Pedro era once años mayor que ella. Tenía treinta y nueve. 


Lo había leído en uno de los periódicos de la hemeroteca, pero nunca le había dado importancia a su diferencia de edad.


—¿Has tenido alguna relación seria desde entonces? —preguntó ella.


Él negó lentamente con la cabeza.


—Después de la ruptura con Beatriz, sabía que tenía que tomar una decisión. Podría haber renunciado a todo para casarme con ella, pero me decidí por mi carrera. Una carrera que exigía toda mi dedicación y en la que no tenía tiempo para pensar en nada ni en nadie.


Paula se quedó pensativa mirándole, como si hubiera algo que no acabase de entender.


—Pero ahora, en cambio, sí has renunciado a todo. Has sacrificado tu brillante carrera de éxitos, después de todos los esfuerzos que has tenido que hacer para llegar arriba.


—La verdad es que no sé muy bien lo que me está pasando. Parece como si la música se me hubiera ido del cerebro y, lo que es aún peor, del corazón.


Paula podía percibir su dolor y su frustración. Inclinó la cabeza hacia él y se apoyó sobre su hombro. Él la rodeo con su brazo y le acarició el pelo.


—Eres tan encantadora —susurró él al oído—. Hueles tan bien y eres tan comprensiva. Tienes un hijo. Sé que no debería dejar que te acercaras a mí, pero te deseo tanto.


Se inclinó hacia ella y la besó en la boca. Luego, a los pocos segundos, su lengua trató de abrirse paso entre sus labios. Ella los abrió, entregada. ¿Estaba dispuesta por fin a echar abajo las barreras y a renunciar a todo para enamorarse de nuevo?


Ella no podía responder a esa pregunta porque no era capaz de pensar cuando Pedro la estaba besando. Se sentía embriagada en aquel mundo mágico y nocturno, con aquellas estrellas y aquella luna llena que parecían brillar solo para ellos en la negrura del firmamento. No podía haber placer mayor que estar junto a él, sintiendo sus manos acariciándole el pelo y su boca adueñándose de la suya.


—Me pasaría la vida besándote —dijo Pedro apartando la boca para recobrar el aliento.

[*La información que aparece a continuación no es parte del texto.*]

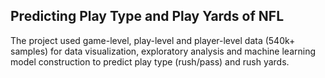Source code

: ## Predicting Play Type and Play Yards of NFL
The project used game-level, play-level and player-level data (540k+ samples) for data visualization, exploratory analysis and machine learning model construction to predict play type (rush/pass) and rush yards.
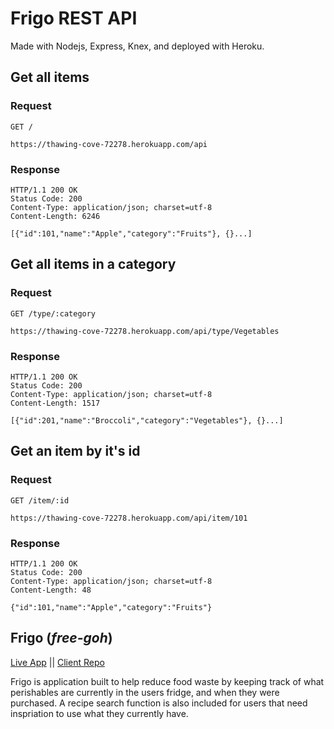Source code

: # Frigo REST API
 
Made with Nodejs, Express, Knex, and deployed with Heroku.

## Get all items

### Request

`GET /`

    https://thawing-cove-72278.herokuapp.com/api

### Response   

    HTTP/1.1 200 OK
    Status Code: 200
    Content-Type: application/json; charset=utf-8
    Content-Length: 6246

    [{"id":101,"name":"Apple","category":"Fruits"}, {}...]


## Get all items in a category

### Request

`GET /type/:category`

    https://thawing-cove-72278.herokuapp.com/api/type/Vegetables

### Response

    HTTP/1.1 200 OK
    Status Code: 200
    Content-Type: application/json; charset=utf-8
    Content-Length: 1517

    [{"id":201,"name":"Broccoli","category":"Vegetables"}, {}...]


## Get an item by it's id

### Request

`GET /item/:id`

    https://thawing-cove-72278.herokuapp.com/api/item/101

### Response

    HTTP/1.1 200 OK
    Status Code: 200
    Content-Type: application/json; charset=utf-8
    Content-Length: 48

    {"id":101,"name":"Apple","category":"Fruits"}



## Frigo (*free-goh*)

[Live App](https://frigo-food.vercel.app) || [Client Repo](https://github.com/acheckler/frigo)

Frigo is application built to help reduce food waste by keeping track of what perishables are currently in the users fridge, and when they were purchased. 
A recipe search function is also included for users that need inspriation to use what they currently have.

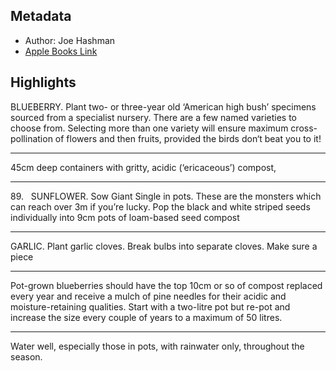 ## Metadata
- Author: Joe Hashman
- [Apple Books Link](ibooks://assetid/4D91B235E1B96B81FB97A019F47FEBD2)

## Highlights
BLUEBERRY. Plant two- or three-year old ‘American high bush’ specimens sourced from a specialist nursery. There are a few named varieties to choose from. Selecting more than one variety will ensure maximum cross-pollination of flowers and then fruits, provided the birds don‘t beat you to it! 

---
45cm deep containers with gritty, acidic (‘ericaceous’) compost, 

---
89.   SUNFLOWER. Sow Giant Single in pots. These are the monsters which can reach over 3m if you’re lucky. Pop the black and white striped seeds individually into 9cm pots of loam-based seed compost

---
GARLIC. Plant garlic cloves. Break bulbs into separate cloves. Make sure a piece

---
Pot-grown blueberries should have the top 10cm or so of compost replaced every year and receive a mulch of pine needles for their acidic and moisture-retaining qualities. Start with a two-litre pot but re-pot and increase the size every couple of years to a maximum of 50 litres.

---
Water well, especially those in pots, with rainwater only, throughout the season. 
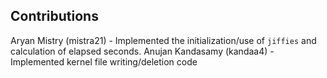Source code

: ## Contributions

Aryan Mistry (mistra21) - Implemented the initialization/use of `jiffies` and calculation of elapsed seconds.
Anujan Kandasamy (kandaa4) - Implemented kernel file writing/deletion code
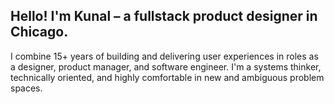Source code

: ## Hello! I'm Kunal – a fullstack product designer in Chicago.

I combine 15+ years of building and delivering user experiences in roles as a designer, product manager, and software engineer. I'm a systems thinker, technically oriented, and highly comfortable in new and ambiguous problem spaces.
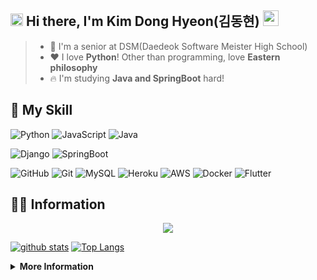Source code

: ## <img src="https://user-images.githubusercontent.com/48408417/87502548-c45f5000-c69c-11ea-8101-20bbc14ea002.jpg" width='20'> Hi there, I'm Kim Dong Hyeon(김동현) <img src="https://media.giphy.com/media/hvRJCLFzcasrR4ia7z/giphy.gif" width="25px"> 

> - 🏫 I'm a senior at DSM(Daedeok Software Meister High School)
> - ❤ I love **Python**! Other than programming, love **Eastern philosophy**
> - 🔥 I'm studying **Java and SpringBoot** hard!

## 🔧 My Skill
<!--**- Language**  -->

![Python](https://img.shields.io/badge/Python-%E2%98%85%E2%98%85%E2%98%85%E2%98%85%E2%98%85-blue?style=for-the-badge&logo=Python&logoColor=white&labelColor=blue)
![JavaScript](https://img.shields.io/badge/JavaScript-%E2%98%85%E2%98%85%E2%98%85%E2%98%86%E2%98%86-yellow?style=flat-square&logo=JavaScript&logoColor=white&labelColor=yellow)
![Java](https://img.shields.io/badge/Java-%E2%98%85%E2%98%85%E2%98%85%E2%98%86%E2%98%86-saddlebrown?style=flat-square&logo=Java&logoColor=white&labelColor=saddlebrown)

<!--**- Framework**  -->

![Django](https://img.shields.io/badge/Django-%E2%98%85%E2%98%85%E2%98%85%E2%98%85%E2%98%85-darkslategray?style=flat-square&logo=Django&logoColor=white&labelColor=darkslategray)
![SpringBoot](https://img.shields.io/badge/SpringBoot-%E2%98%85%E2%98%85%E2%98%85%E2%98%86%E2%98%86-limegreen?style=flat-square&logo=Spring&logoColor=white&labelColor=limegreen)

<!--**- Sub**  -->

![GitHub](https://img.shields.io/badge/GitHub-%E2%98%85%E2%98%85%E2%98%85%E2%98%85%E2%98%85-black?style=flat-square&logo=Github&logoColor=white&labelColor=black)
![Git](https://img.shields.io/badge/Git-%E2%98%85%E2%98%85%E2%98%85%E2%98%85%E2%98%85-orange?style=flat-square&logo=Git&logoColor=white&labelColor=orange)
![MySQL](https://img.shields.io/badge/MySQL-%E2%98%85%E2%98%85%E2%98%85%E2%98%85%E2%98%86-blue?style=flat-square&logo=MySQL&logoColor=white&labelColor=blue)
![Heroku](https://img.shields.io/badge/Heroku-%E2%98%85%E2%98%85%E2%98%85%E2%98%86%E2%98%86-darkslateblue?style=flat-square&logo=Heroku&logoColor=white&labelColor=darkslateblue)
![AWS](https://img.shields.io/badge/AWS-%E2%98%85%E2%98%85%E2%98%85%E2%98%86%E2%98%86-darkorange?style=flat-square&logo=Amazon&logoColor=white&labelColor=darkorange)
![Docker](https://img.shields.io/badge/Docker-%E2%98%85%E2%98%85%E2%98%86%E2%98%86%E2%98%86-deepskyblue?style=flat-square&logo=Docker&logoColor=white&labelColor=deepskyblue)
![Flutter](https://img.shields.io/badge/Flutter-%E2%98%85%E2%98%85%E2%98%86%E2%98%86%E2%98%86-dodgerblue?style=flat-square&logo=Flutter&logoColor=white&labelColor=dodgerblue)

## 🐱‍💻 Information
<!-- Widgets -->

<div align="center">
   <img src="https://github-profile-trophy.vercel.app/?username=Kimdonghyeon7645&theme=onedark" />
</div>

[![github stats](https://github-readme-stats.vercel.app/api?username=Kimdonghyeon7645&hide=issues&theme=onedark)](https://github.com/anuraghazra/github-readme-stats)
[![Top Langs](https://github-readme-stats.vercel.app/api/top-langs/?username=Kimdonghyeon7645&layout=compact&card_width=auto&theme=onedark&exclude_repo=Python-Data-Analysis,JUMP-UP-Project_DSM_school_meal_Analysis)](https://github.com/anuraghazra/github-readme-stats)

<details>
  <summary><b>More Information</b></summary>
 
  [![wakatime stats](https://github-readme-stats.vercel.app/api/wakatime?username=Kimdonghyeon7645&layout=compact&width=100)](https://github.com/anuraghazra/github-readme-stats)
</details>
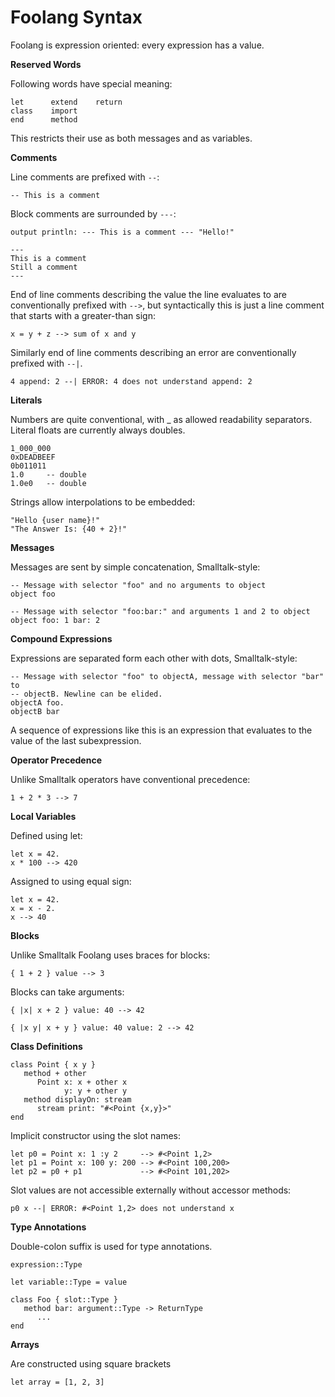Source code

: # Foolang Syntax

Foolang is expression oriented: every expression has a value.

**Reserved Words**

Following words have special meaning:

    let      extend    return
    class    import
    end      method

This restricts their use as both messages and as variables.

**Comments**

Line comments are prefixed with `--`:

    -- This is a comment

Block comments are surrounded by `---`:

    output println: --- This is a comment --- "Hello!"

    ---
    This is a comment
    Still a comment
    ---

End of line comments describing the value the line evaluates to are
conventionally prefixed with `-->`, but syntactically this is just a
line comment that starts with a greater-than sign:

    x = y + z --> sum of x and y

Similarly end of line comments describing an error are conventionally
prefixed with `--|`.

    4 append: 2 --| ERROR: 4 does not understand append: 2

**Literals**

Numbers are quite conventional, with _ as allowed readability separators.
Literal floats are currently always doubles.

    1_000_000
    0xDEADBEEF
    0b011011
    1.0     -- double
    1.0e0   -- double

Strings allow interpolations to be embedded:

    "Hello {user name}!"
    "The Answer Is: {40 + 2}!"

**Messages**

Messages are sent by simple concatenation, Smalltalk-style:

    -- Message with selector "foo" and no arguments to object
    object foo

    -- Message with selector "foo:bar:" and arguments 1 and 2 to object
    object foo: 1 bar: 2

**Compound Expressions**

Expressions are separated form each other with dots, Smalltalk-style:

    -- Message with selector "foo" to objectA, message with selector "bar" to
    -- objectB. Newline can be elided.
    objectA foo.
    objectB bar

A sequence of expressions like this is an expression that evaluates to
the value of the last subexpression.

**Operator Precedence**

Unlike Smalltalk operators have conventional precedence:

    1 + 2 * 3 --> 7

**Local Variables**

Defined using let:

    let x = 42.
    x * 100 --> 420

Assigned to using equal sign:

    let x = 42.
    x = x - 2.
    x --> 40

**Blocks**

Unlike Smalltalk Foolang uses braces for blocks:

    { 1 + 2 } value --> 3

Blocks can take arguments:

    { |x| x + 2 } value: 40 --> 42

    { |x y| x + y } value: 40 value: 2 --> 42

**Class Definitions**

    class Point { x y }
       method + other
          Point x: x + other x
                y: y + other y
       method displayOn: stream
          stream print: "#<Point {x,y}>"
    end
    
Implicit constructor using the slot names:

    let p0 = Point x: 1 :y 2     --> #<Point 1,2>
    let p1 = Point x: 100 y: 200 --> #<Point 100,200>
    let p2 = p0 + p1             --> #<Point 101,202>

Slot values are not accessible externally without
accessor methods:

    p0 x --| ERROR: #<Point 1,2> does not understand x

**Type Annotations**

Double-colon suffix is used for type annotations.

    expression::Type

    let variable::Type = value

    class Foo { slot::Type }
       method bar: argument::Type -> ReturnType
          ...
    end

**Arrays**

Are constructed using square brackets

    let array = [1, 2, 3]
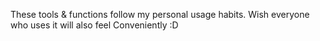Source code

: These tools & functions follow my personal usage habits.
Wish everyone who uses it will also feel Conveniently :D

Ella también estaba dispuesta a pasar la vida en sus brazos. 


Cuando le acarició la mejilla, él supo que ella estaba sintiendo lo mismo que él. Volvió a besarla con pasión, en la boca, en el pelo, en el hombro y en el cuello, hasta que oyó sus gemidos de placer.


—No sé si podré parar —dijo él, apoyando la frente sobre la suya—. No me gustaría que nos sorprendiera nuestro pequeño vigilante.


¿Qué pensaría Joaquin si les pillara besándose?, se dijo ella. ¿Cómo podría explicárselo?


—Será mejor que vaya a verle. Me acostaré yo también en el saco de dormir.


—Muy bien, yo iré en seguida. Limpiaré un poco todo esto y me quedaré aquí un rato hasta comprobar que el fuego se ha apagado totalmente.


Paula sonrió para sí, pensando que el fuego que ella sentía por dentro sería mucho más difícil de apagar.